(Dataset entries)
• • •
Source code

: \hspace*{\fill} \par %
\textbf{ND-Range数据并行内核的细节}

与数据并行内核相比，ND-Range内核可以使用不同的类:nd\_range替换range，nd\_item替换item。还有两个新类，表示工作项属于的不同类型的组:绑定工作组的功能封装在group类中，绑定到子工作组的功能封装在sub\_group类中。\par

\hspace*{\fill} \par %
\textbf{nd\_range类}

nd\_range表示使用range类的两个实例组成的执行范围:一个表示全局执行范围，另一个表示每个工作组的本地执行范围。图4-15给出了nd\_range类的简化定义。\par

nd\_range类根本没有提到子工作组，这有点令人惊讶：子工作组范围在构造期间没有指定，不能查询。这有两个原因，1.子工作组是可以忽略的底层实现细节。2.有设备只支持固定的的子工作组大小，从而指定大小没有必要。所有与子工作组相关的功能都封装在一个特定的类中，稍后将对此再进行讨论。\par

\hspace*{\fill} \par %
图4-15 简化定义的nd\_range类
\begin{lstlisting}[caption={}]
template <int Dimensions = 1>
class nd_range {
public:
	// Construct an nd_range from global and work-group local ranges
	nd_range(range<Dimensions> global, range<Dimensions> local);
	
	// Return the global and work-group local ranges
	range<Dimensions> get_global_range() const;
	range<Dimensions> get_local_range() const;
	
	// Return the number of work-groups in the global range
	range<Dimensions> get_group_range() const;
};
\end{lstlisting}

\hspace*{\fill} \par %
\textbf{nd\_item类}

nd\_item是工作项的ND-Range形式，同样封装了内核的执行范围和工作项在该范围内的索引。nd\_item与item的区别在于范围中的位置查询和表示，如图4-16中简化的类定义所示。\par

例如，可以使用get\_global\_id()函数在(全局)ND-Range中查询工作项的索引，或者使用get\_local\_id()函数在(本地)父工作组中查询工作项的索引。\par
• • •
WORK REQUIRED →
From the opening line of the data above, please print each line as written up to and including the line that contains "the global and work-group local ranges", and nothing more.

PROBLEM SOLUTION →
Source code

: \hspace*{\fill} \par %
\textbf{ND-Range数据并行内核的细节}

与数据并行内核相比，ND-Range内核可以使用不同的类:nd\_range替换range，nd\_item替换item。还有两个新类，表示工作项属于的不同类型的组:绑定工作组的功能封装在group类中，绑定到子工作组的功能封装在sub\_group类中。\par

\hspace*{\fill} \par %
\textbf{nd\_range类}

nd\_range表示使用range类的两个实例组成的执行范围:一个表示全局执行范围，另一个表示每个工作组的本地执行范围。图4-15给出了nd\_range类的简化定义。\par

nd\_range类根本没有提到子工作组，这有点令人惊讶：子工作组范围在构造期间没有指定，不能查询。这有两个原因，1.子工作组是可以忽略的底层实现细节。2.有设备只支持固定的的子工作组大小，从而指定大小没有必要。所有与子工作组相关的功能都封装在一个特定的类中，稍后将对此再进行讨论。\par

\hspace*{\fill} \par %
图4-15 简化定义的nd\_range类
\begin{lstlisting}[caption={}]
template <int Dimensions = 1>
class nd_range {
public:
	// Construct an nd_range from global and work-group local ranges
	nd_range(range<Dimensions> global, range<Dimensions> local);
	
	// Return the global and work-group local ranges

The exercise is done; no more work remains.